- [BRIEF A]: Copy the antibacterial pipeline passage word for word, between "The antibacterial therapy" and "rising antibiotic resistance.", inclusive.
- [BRIEF B]: In the antibacterial pipeline passage, condense the paragraph that begins "First-in-class products, which are defined" into a short bulleted list that keeps its main facts.

- [PASSAGE FOR REVIEW]:

The antibacterial therapy area has the sixth largest pipeline of any therapy area across the entire pharmaceutical industry, driven by society’s need for new antibacterial products capable of tackling rising antibiotic resistance.
Only a small proportion of the antibiotic pipeline (21%) is currently in clinical development with the majority of products (46%) being at the Preclinical stage of development.
The antibacterial pipeline is relatively large and has a relatively low attrition rate across Phases I, II and III, owing to the many generics and reformulations present in the pipeline.
These products may address specific areas of unmet need but do very little to address antibiotic resistance, which is believed to be one of, if not the, greatest threat to global health.
Strong prospects for deals involving first-in-class products
First-in-class products, which are defined as products that target targets not currently utilized by marketed products, could potentially address the increasing antibiotic resistance that has created treatment-resistant strains of deadly infections such as tuberculosis and pneumonia.
There are over 240 first-in-class products currently in active development spread across a number of indications including tuberculosis, pneumonia, MRSA and sepsis.
These products are attractive candidates for large pharmaceutical companies looking to manage their portfolios while also generating growth by acquiring products with the potential to significantly alter the treatment landscape.
Of the 243 first-in-class products currently in development the majority (80%) show no prior deal activity.
These products are often developed by institutions and small pharma companies that are unable to progress a drug through clinical development.
Deals involving antibiotic products were associated with relatively low deal values between 2006 and 2018.
The average disclosed value for licensing and co-developments deals were $102m and $186m respectively.
The historical low deal value associated with antibacterial products goes some way to mitigating the risk associated with early-stage drug development.

Dataset entries:
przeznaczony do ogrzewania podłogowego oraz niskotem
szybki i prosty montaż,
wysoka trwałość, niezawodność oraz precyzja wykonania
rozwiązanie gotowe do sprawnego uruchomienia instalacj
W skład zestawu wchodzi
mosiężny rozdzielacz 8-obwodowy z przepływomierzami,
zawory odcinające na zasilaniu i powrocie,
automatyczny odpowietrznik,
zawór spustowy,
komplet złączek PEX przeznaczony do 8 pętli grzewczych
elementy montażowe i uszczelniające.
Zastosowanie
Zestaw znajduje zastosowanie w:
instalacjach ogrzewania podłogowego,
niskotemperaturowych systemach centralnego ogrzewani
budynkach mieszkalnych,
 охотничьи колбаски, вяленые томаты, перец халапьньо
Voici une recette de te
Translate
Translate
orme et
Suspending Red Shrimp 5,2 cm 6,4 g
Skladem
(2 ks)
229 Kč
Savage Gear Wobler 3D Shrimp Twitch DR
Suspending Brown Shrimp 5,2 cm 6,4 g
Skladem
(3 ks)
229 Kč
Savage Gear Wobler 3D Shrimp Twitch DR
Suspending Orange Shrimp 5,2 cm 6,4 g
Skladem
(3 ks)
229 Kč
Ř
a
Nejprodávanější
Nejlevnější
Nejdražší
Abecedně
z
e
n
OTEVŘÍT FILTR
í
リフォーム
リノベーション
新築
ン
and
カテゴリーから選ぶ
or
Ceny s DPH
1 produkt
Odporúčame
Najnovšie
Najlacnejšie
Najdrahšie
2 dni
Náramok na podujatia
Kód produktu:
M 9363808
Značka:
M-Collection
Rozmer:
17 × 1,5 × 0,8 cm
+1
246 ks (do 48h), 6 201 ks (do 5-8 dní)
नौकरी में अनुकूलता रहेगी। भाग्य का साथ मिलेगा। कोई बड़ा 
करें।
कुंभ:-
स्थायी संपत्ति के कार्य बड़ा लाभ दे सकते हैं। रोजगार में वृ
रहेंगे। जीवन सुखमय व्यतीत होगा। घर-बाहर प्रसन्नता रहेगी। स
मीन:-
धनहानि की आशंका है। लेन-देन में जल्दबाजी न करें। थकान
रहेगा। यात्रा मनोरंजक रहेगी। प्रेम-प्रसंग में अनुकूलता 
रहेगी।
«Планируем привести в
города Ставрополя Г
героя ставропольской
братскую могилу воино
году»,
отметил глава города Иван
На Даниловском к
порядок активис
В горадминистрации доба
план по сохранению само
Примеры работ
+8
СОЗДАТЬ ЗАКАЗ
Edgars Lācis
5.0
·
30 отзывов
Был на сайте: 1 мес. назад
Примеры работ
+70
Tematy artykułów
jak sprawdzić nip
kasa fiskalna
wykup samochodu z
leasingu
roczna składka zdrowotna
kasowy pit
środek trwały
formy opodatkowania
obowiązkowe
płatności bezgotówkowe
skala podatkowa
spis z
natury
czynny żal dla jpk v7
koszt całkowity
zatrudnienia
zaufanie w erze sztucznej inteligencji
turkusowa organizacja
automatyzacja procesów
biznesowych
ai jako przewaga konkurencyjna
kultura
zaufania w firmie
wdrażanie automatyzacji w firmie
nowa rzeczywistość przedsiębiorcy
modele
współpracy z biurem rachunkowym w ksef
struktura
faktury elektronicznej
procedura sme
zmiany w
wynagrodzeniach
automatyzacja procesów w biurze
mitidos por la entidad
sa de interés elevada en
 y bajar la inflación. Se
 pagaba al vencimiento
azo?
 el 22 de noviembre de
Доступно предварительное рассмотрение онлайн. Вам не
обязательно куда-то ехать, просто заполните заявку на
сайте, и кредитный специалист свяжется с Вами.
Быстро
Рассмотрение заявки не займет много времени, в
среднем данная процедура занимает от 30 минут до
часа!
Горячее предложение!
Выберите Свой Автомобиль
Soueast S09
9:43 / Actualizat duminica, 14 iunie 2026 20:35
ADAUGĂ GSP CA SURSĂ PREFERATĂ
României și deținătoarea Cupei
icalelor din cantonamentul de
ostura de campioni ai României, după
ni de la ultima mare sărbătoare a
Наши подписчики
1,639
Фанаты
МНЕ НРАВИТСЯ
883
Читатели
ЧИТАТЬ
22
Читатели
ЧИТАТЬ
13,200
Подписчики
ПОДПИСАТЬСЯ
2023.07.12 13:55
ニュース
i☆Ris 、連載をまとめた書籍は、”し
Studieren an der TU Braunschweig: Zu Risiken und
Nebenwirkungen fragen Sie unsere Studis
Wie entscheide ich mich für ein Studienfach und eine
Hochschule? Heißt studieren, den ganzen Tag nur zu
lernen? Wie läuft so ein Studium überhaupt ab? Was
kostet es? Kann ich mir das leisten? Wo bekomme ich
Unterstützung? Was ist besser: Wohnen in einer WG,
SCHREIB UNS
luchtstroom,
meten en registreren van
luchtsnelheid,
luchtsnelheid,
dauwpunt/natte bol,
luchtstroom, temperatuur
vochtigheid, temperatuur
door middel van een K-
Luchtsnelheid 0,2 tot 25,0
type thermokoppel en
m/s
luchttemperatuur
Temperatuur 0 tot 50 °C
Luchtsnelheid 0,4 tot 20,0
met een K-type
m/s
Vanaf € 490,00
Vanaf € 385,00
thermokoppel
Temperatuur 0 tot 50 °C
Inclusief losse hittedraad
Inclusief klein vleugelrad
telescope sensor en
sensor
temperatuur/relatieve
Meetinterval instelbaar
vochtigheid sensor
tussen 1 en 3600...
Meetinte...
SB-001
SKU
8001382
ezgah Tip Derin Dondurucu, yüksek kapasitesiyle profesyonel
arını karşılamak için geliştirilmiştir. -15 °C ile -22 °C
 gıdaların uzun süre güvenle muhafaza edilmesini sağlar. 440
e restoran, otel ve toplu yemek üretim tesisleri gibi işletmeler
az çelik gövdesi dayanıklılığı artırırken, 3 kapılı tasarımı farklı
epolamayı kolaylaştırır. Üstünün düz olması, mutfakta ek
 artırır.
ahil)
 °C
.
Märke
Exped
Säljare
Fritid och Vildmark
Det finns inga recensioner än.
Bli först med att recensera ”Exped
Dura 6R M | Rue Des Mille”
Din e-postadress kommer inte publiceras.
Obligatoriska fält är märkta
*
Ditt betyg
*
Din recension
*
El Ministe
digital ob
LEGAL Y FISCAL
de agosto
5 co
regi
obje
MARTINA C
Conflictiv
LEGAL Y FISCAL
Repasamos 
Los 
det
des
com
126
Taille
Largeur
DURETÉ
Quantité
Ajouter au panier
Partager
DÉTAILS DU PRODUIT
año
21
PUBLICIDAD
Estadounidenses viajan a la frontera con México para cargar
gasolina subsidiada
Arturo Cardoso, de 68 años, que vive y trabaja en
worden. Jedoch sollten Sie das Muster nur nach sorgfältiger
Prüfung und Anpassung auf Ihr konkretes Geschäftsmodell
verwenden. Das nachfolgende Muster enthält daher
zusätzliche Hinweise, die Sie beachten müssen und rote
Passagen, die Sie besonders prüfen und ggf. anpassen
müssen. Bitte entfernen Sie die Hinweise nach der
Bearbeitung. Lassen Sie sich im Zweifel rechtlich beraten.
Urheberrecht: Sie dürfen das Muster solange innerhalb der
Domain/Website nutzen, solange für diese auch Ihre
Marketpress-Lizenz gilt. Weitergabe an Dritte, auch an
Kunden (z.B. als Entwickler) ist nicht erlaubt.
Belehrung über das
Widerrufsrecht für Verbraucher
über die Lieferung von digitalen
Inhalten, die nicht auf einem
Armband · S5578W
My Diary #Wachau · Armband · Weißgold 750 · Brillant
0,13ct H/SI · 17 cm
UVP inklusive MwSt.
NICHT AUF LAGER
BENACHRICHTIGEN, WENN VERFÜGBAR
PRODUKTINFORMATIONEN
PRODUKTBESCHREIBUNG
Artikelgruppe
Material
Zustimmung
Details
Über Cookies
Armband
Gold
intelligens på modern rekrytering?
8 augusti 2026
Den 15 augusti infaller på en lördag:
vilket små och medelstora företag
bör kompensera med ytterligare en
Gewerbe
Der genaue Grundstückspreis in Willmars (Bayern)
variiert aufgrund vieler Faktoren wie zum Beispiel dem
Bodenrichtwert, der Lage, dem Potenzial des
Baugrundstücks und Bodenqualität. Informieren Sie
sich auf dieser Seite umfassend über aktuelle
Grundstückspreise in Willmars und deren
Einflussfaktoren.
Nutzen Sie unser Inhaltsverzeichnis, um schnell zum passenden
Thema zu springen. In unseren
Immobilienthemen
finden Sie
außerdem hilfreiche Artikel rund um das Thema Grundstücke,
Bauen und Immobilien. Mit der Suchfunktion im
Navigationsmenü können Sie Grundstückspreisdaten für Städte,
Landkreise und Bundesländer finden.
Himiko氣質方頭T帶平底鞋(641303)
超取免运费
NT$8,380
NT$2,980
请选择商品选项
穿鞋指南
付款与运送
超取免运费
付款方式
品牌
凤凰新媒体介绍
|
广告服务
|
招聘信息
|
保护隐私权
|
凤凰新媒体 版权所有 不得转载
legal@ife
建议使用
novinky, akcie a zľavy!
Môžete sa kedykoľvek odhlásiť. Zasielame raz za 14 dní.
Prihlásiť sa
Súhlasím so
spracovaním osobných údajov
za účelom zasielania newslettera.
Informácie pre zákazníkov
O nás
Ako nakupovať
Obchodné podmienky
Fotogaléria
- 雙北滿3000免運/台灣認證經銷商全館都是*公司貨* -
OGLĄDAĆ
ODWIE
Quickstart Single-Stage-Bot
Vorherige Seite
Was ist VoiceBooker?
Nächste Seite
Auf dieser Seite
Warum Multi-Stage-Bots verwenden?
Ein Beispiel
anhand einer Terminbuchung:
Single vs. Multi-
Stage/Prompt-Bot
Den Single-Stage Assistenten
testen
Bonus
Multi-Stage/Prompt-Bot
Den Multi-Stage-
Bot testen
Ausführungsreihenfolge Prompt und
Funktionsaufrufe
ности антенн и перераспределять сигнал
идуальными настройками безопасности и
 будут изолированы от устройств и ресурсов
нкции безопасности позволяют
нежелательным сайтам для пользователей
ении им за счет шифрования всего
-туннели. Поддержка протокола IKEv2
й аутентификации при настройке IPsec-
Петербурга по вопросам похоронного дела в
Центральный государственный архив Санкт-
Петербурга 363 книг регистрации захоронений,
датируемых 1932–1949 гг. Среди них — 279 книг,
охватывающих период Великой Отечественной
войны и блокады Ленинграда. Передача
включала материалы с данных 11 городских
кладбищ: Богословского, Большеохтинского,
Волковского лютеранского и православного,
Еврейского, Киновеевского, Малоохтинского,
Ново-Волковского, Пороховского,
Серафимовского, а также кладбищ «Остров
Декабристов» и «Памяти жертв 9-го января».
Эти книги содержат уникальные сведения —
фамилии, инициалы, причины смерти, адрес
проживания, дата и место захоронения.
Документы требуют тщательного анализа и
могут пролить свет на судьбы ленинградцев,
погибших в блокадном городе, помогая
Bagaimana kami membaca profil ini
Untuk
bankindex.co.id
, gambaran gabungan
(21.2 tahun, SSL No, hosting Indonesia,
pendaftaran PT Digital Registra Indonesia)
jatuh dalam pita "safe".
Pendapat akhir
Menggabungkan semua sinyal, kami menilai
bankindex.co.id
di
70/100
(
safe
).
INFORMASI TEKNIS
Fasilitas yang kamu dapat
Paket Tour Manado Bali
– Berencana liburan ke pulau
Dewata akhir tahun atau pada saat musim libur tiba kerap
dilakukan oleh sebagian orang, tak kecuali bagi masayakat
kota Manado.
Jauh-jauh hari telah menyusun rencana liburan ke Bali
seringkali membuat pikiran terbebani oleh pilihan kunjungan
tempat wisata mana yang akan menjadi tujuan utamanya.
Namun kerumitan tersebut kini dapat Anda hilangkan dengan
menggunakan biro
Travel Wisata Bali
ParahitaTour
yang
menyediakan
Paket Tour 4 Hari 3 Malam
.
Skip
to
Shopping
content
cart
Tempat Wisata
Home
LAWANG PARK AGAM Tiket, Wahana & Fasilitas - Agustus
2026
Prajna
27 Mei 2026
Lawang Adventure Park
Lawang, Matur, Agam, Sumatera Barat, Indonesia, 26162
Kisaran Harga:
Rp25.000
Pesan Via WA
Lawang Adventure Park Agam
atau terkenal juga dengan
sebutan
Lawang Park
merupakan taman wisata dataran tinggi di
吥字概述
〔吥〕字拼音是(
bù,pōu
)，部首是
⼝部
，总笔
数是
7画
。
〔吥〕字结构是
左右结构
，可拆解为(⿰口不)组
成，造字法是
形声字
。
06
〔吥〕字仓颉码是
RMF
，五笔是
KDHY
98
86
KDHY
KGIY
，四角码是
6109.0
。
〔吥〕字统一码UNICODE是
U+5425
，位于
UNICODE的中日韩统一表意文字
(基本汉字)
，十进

- [TASK OUTPUT A]:
The antibacterial therapy area has the sixth largest pipeline of any therapy area across the entire pharmaceutical industry, driven by society’s need for new antibacterial products capable of tackling rising antibiotic resistance.

- [TASK OUTPUT B]:
- First-in-class products target targets not currently used by marketed products.
- They could potentially address increasing antibiotic resistance.
- This resistance has created treatment-resistant strains of deadly infections such as tuberculosis and pneumonia.